Currently reading The Hobbit to my daughter, and we came to the Barrels out of Bond chapter where the Dwarves are captured and imprisoned by the Wood Elves. Bilbo sneaks in with his magic ring of invisibility and eventually sets them all free.
But here's what piqued my curiosity: in the chapter it makes clear that Bilbo wore the one ring constantly for a very extended period of time: it specifically states he was down there at least two weeks and then - it's much less clear - possibly for even longer while he came up with and implemented his plan to rescue the Dwarves.
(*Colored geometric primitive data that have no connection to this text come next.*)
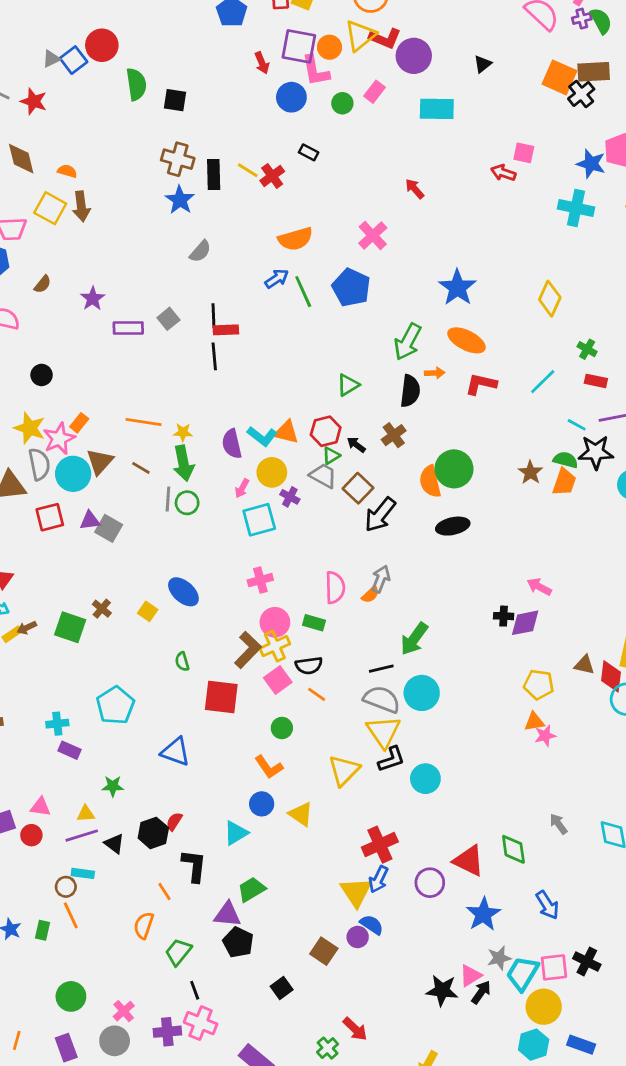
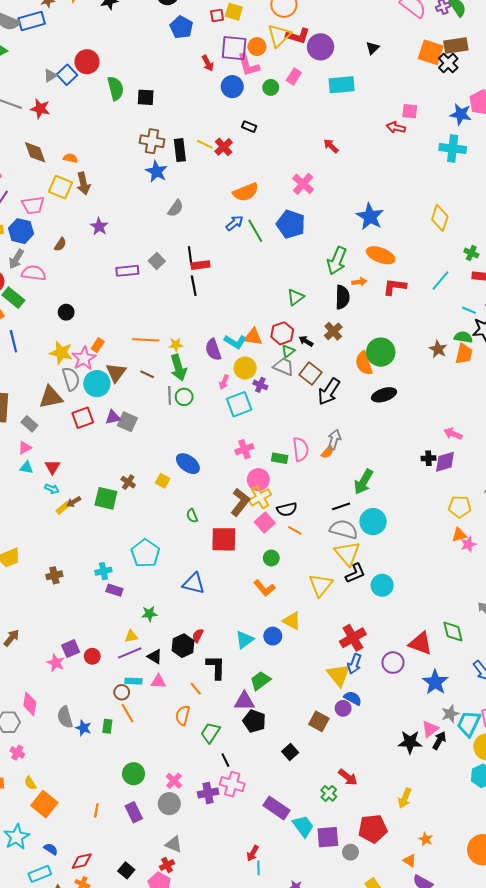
purple star: (93, 299) -> (99, 226), moved
green rectangle: (314, 623) -> (280, 458), moved
blue circle: (262, 804) -> (273, 636), moved
pink triangle: (40, 807) -> (158, 682), moved

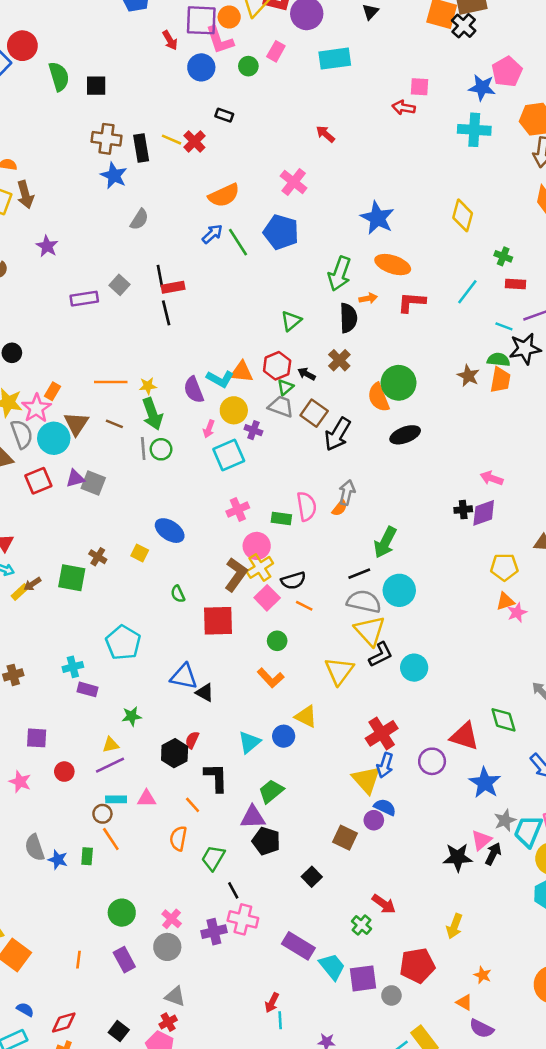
purple square: (71, 649) -> (37, 738), moved, turned 30
black triangle: (155, 657) -> (205, 693), moved

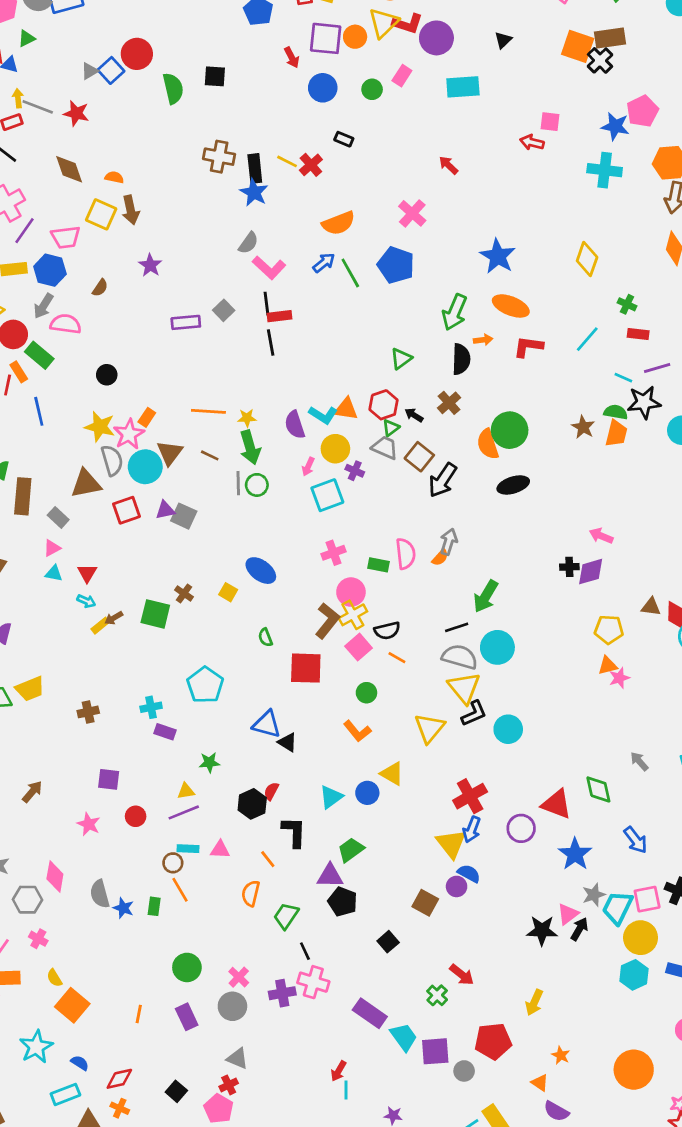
pink L-shape: (220, 40) -> (269, 268), moved, turned -32
black square: (96, 86) -> (215, 76), moved
blue star: (114, 176) -> (254, 192), moved

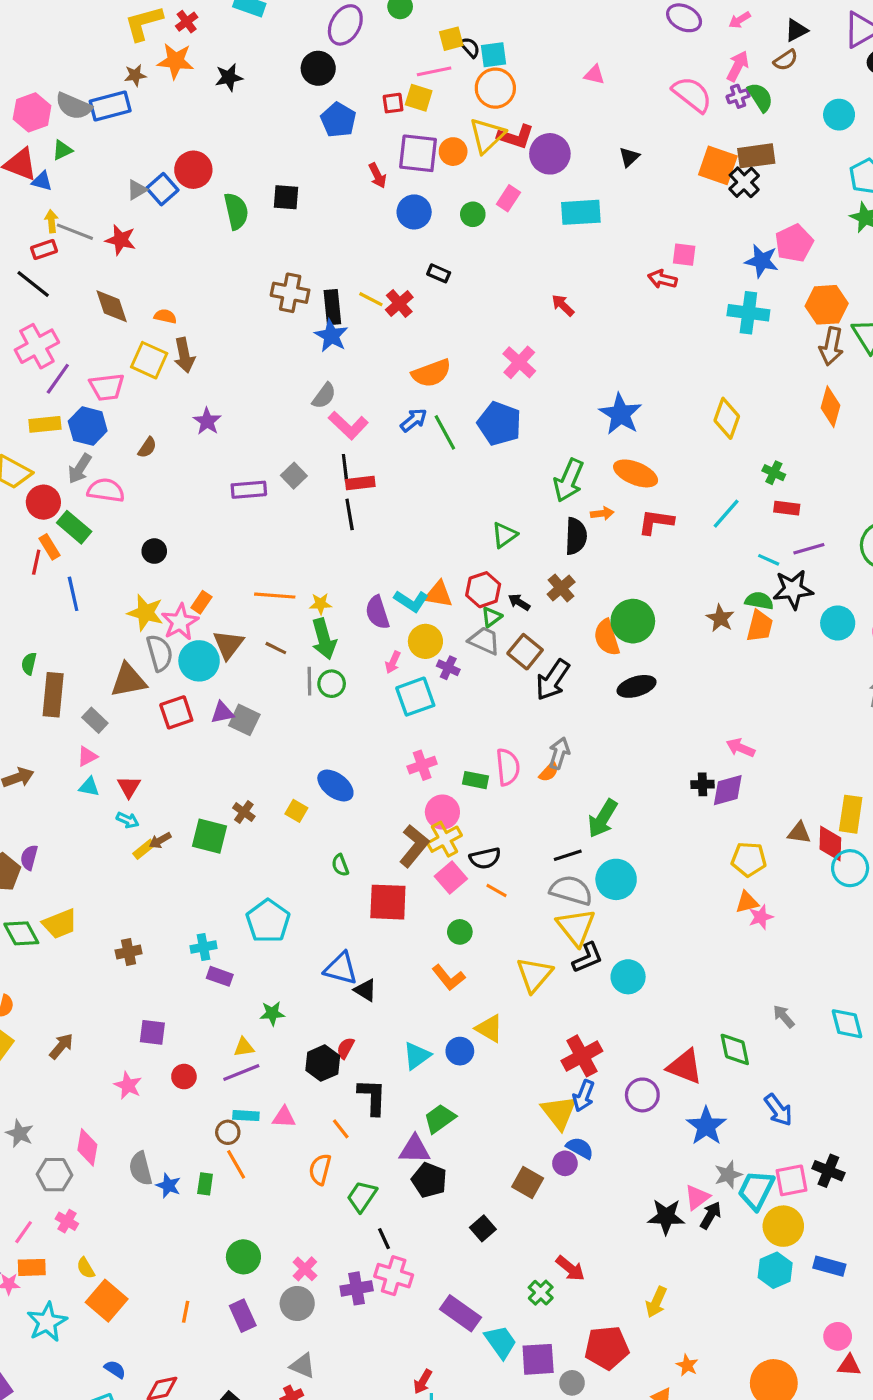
cyan star: (36, 1047) -> (47, 1322), moved

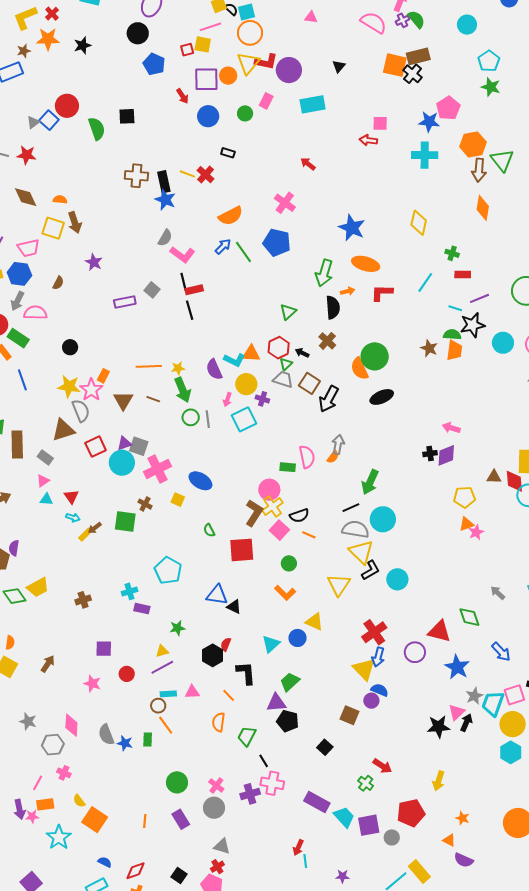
cyan circle: (199, 661) -> (122, 463), moved
gray line: (309, 681) -> (208, 419), moved
pink cross: (422, 765) -> (157, 469), moved, size x1.5

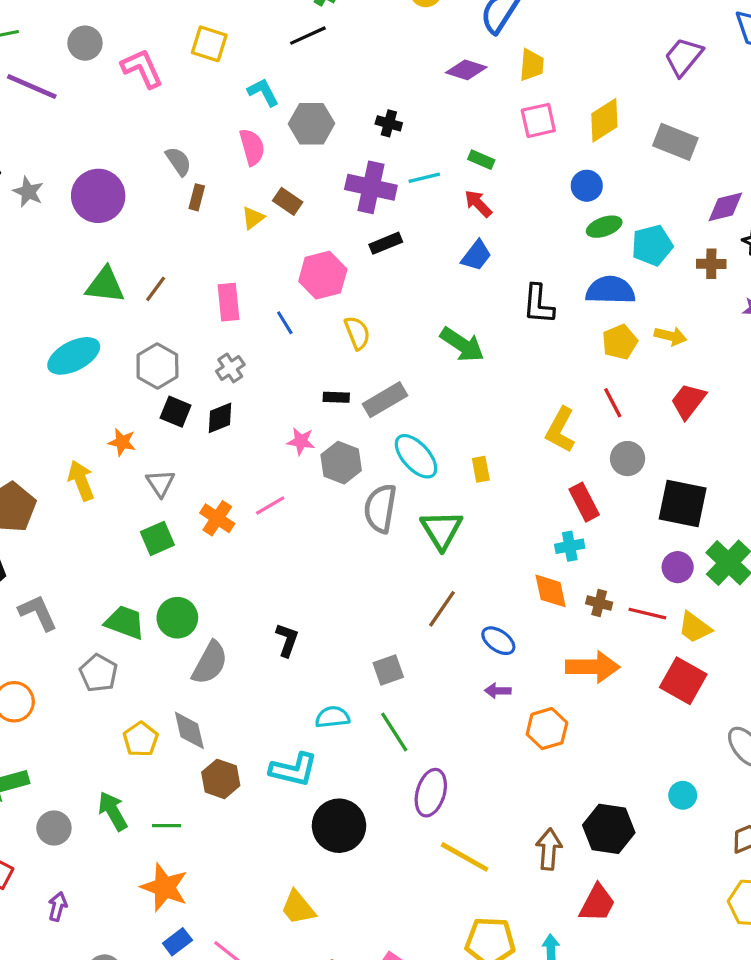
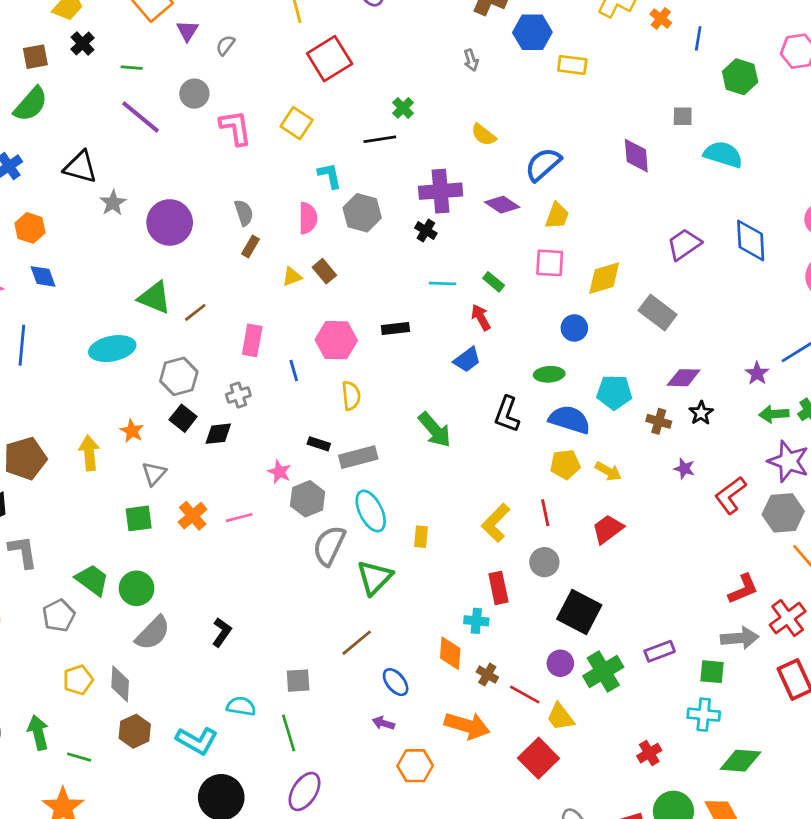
purple cross: (371, 187) -> (441, 191), moved, turned -33
green ellipse: (604, 227) -> (549, 374), moved

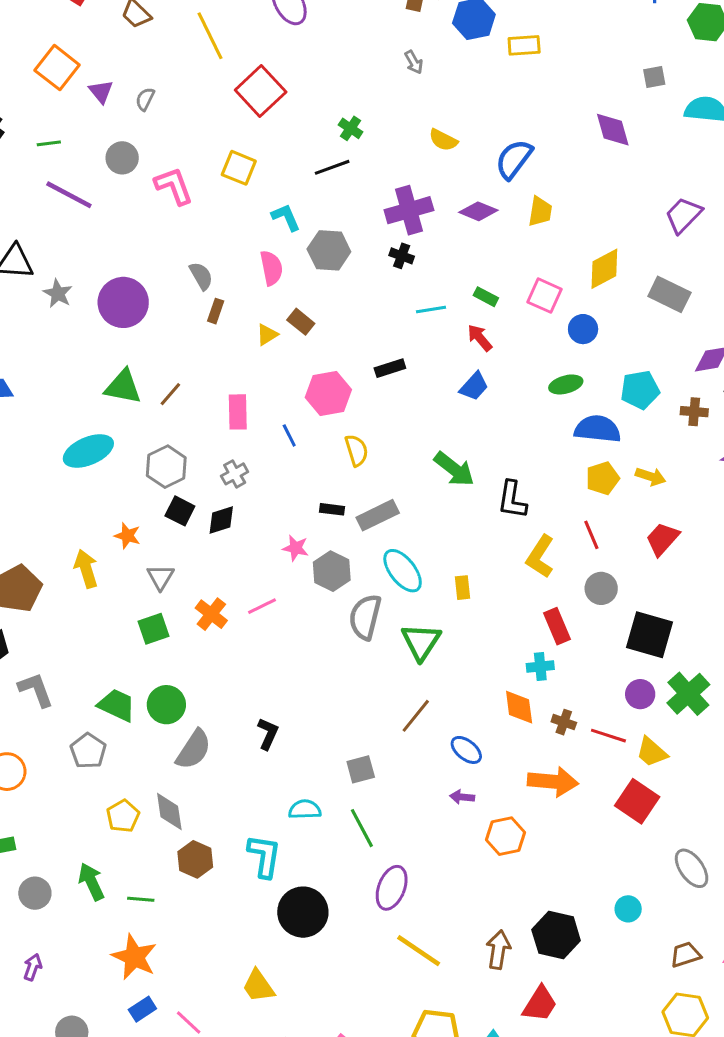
pink square: (550, 263) -> (545, 296), moved, turned 32
black L-shape: (507, 414) -> (512, 500), moved
cyan L-shape: (197, 741) -> (264, 856), turned -99

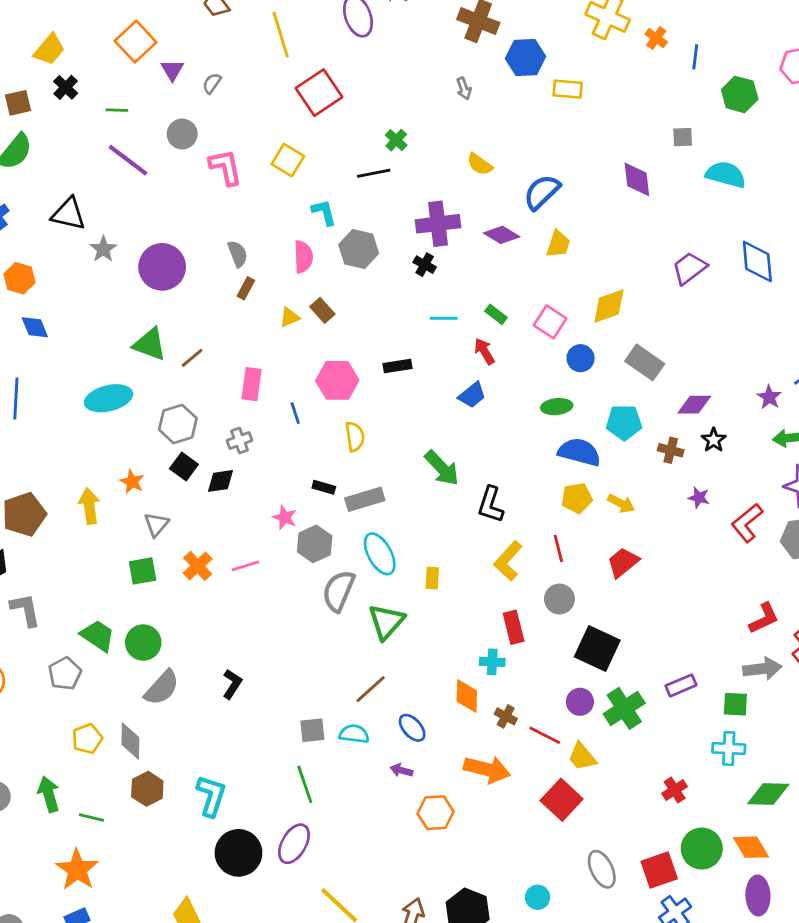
gray rectangle: (669, 294) -> (645, 362), moved
cyan semicircle: (305, 809) -> (354, 734), moved
purple ellipse: (392, 888) -> (294, 844), moved

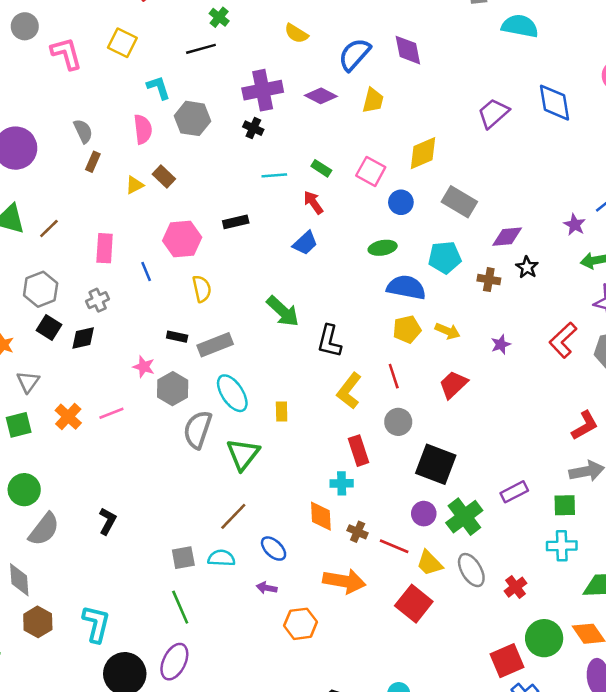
purple diamond: (637, 179) -> (408, 50), moved
purple star: (699, 498) -> (501, 344), moved, turned -30
gray ellipse: (602, 869) -> (471, 570), moved

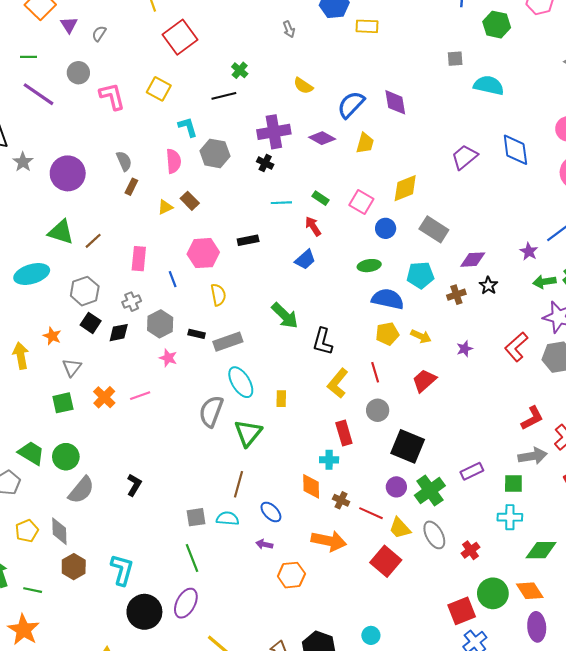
brown cross: (489, 280) -> (456, 295), turned -30
gray hexagon: (173, 389) -> (160, 324), moved
brown line: (233, 516) -> (238, 484), turned -30

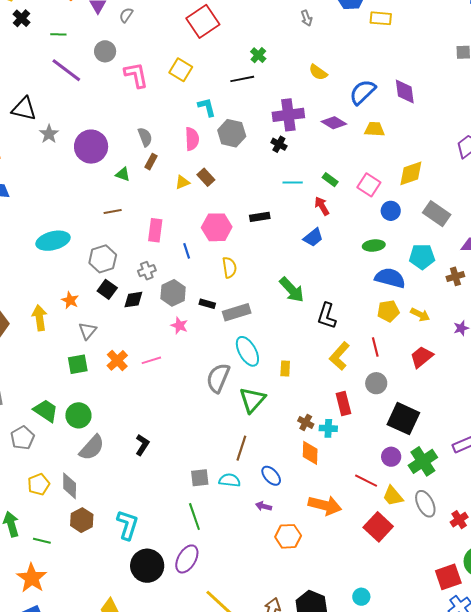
yellow trapezoid: (365, 143) -> (374, 129), turned -105
green triangle: (61, 232) -> (123, 174), moved, size x0.6
brown line: (93, 241) -> (113, 212), turned 30
brown cross: (341, 500) -> (306, 422), moved

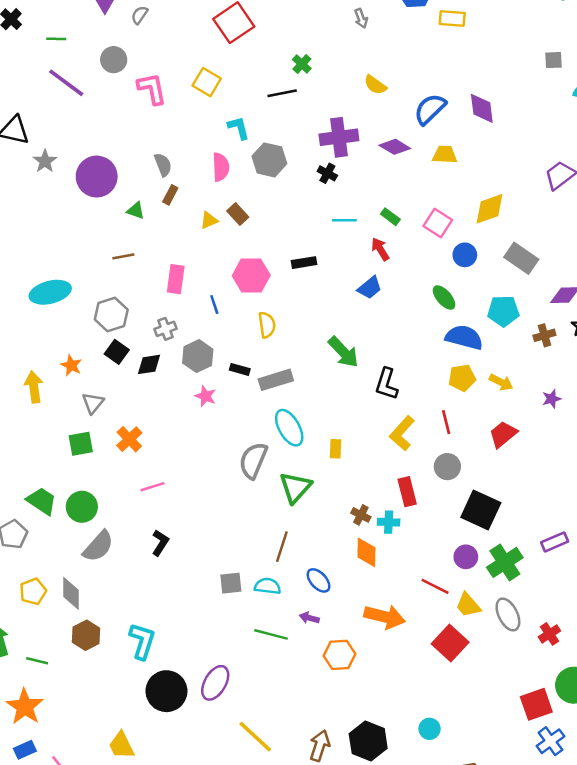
green ellipse: (374, 246) -> (444, 298), turned 55
pink line: (151, 360) -> (152, 487), moved
green line: (194, 516) -> (271, 634), moved, turned -56

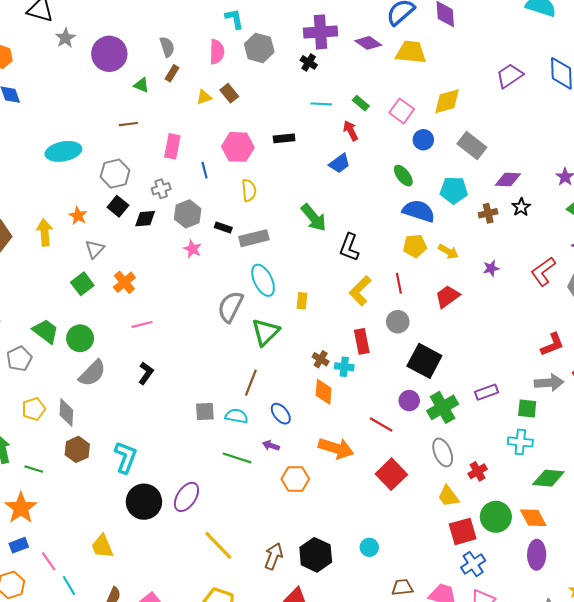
yellow trapezoid: (445, 155) -> (411, 52), size x1.4
green square: (81, 444) -> (82, 284), turned -30
yellow trapezoid: (468, 605) -> (448, 496), moved

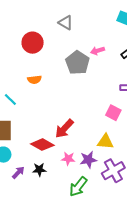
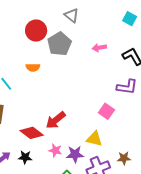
gray pentagon: (77, 63) -> (59, 44), moved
However in The Lord of the Rings, Frodo is constantly terrified of putting on the ring lest he (and the ring) should be located by Sauron. So why does Bilbo, wearing the ring for several weeks, escape detection?
The obvious thought is that Sauron was simply not powerful enough at this time. But that seems a pretty thin claim in many ways. Sauron was powerful enough to be "recognised" as a dangerous sorcerer in his guise as the Necromancer, and to start to gather his followers together. You'd have thought that simply locating the Ring would require a pitiful amount of comparative effort.
Furthermore I believe it's implied in The Lord of the Rings that it becomes increasingly dangerous to use the Ring the closer it gets to its maker (I don't have a reference for this - might be my imagination). If so, things become even more inexplicable since Thranduil's palace wasn't actually all that far from Dol Guldur, where Sauron was holed up.
Any explanation? Or do we have to chalk it up to the poetic license due to a world in development?